EXERCISE DESCRIPTION:
Reproduce the text of each of the entries below, substituting "teaspoon" for every occurrence of "tsp" and leaving everything else unchanged.

SUPPLIED DATA:
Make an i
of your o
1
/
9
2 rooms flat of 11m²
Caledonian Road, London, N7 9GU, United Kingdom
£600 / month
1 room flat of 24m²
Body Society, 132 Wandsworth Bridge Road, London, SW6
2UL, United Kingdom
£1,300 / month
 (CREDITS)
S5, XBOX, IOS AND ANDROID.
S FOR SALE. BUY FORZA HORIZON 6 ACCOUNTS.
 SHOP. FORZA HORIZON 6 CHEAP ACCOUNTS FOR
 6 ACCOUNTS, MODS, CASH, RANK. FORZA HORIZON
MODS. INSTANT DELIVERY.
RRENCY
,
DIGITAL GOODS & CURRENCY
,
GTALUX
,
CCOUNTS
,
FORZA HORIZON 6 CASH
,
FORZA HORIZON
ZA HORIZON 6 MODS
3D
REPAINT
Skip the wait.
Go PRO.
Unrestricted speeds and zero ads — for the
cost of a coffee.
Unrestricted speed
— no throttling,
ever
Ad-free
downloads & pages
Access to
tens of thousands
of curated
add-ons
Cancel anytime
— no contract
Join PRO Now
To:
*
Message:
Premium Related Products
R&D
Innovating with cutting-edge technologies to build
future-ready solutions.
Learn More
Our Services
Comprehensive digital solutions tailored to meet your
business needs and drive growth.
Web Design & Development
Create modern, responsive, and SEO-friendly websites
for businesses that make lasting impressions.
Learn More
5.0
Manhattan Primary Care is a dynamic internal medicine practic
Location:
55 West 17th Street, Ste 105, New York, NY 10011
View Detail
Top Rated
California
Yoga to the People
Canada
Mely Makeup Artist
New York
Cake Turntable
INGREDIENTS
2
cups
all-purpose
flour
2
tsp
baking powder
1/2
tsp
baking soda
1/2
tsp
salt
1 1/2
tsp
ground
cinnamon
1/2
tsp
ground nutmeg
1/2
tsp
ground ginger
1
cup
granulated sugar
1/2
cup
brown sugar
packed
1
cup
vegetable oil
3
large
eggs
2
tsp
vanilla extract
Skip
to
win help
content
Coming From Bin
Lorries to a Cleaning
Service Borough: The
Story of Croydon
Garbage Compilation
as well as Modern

OUTPUT OF THE TASK:
Make an i
of your o
1
/
9
2 rooms flat of 11m²
Caledonian Road, London, N7 9GU, United Kingdom
£600 / month
1 room flat of 24m²
Body Society, 132 Wandsworth Bridge Road, London, SW6
2UL, United Kingdom
£1,300 / month
 (CREDITS)
S5, XBOX, IOS AND ANDROID.
S FOR SALE. BUY FORZA HORIZON 6 ACCOUNTS.
 SHOP. FORZA HORIZON 6 CHEAP ACCOUNTS FOR
 6 ACCOUNTS, MODS, CASH, RANK. FORZA HORIZON
MODS. INSTANT DELIVERY.
RRENCY
,
DIGITAL GOODS & CURRENCY
,
GTALUX
,
CCOUNTS
,
FORZA HORIZON 6 CASH
,
FORZA HORIZON
ZA HORIZON 6 MODS
3D
REPAINT
Skip the wait.
Go PRO.
Unrestricted speeds and zero ads — for the
cost of a coffee.
Unrestricted speed
— no throttling,
ever
Ad-free
downloads & pages
Access to
tens of thousands
of curated
add-ons
Cancel anytime
— no contract
Join PRO Now
To:
*
Message:
Premium Related Products
R&D
Innovating with cutting-edge technologies to build
future-ready solutions.
Learn More
Our Services
Comprehensive digital solutions tailored to meet your
business needs and drive growth.
Web Design & Development
Create modern, responsive, and SEO-friendly websites
for businesses that make lasting impressions.
Learn More
5.0
Manhattan Primary Care is a dynamic internal medicine practic
Location:
55 West 17th Street, Ste 105, New York, NY 10011
View Detail
Top Rated
California
Yoga to the People
Canada
Mely Makeup Artist
New York
Cake Turntable
INGREDIENTS
2
cups
all-purpose
flour
2
teaspoon
baking powder
1/2
teaspoon
baking soda
1/2
teaspoon
salt
1 1/2
teaspoon
ground
cinnamon
1/2
teaspoon
ground nutmeg
1/2
teaspoon
ground ginger
1
cup
granulated sugar
1/2
cup
brown sugar
packed
1
cup
vegetable oil
3
large
eggs
2
teaspoon
vanilla extract
Skip
to
win help
content
Coming From Bin
Lorries to a Cleaning
Service Borough: The
Story of Croydon
Garbage Compilation
as well as Modern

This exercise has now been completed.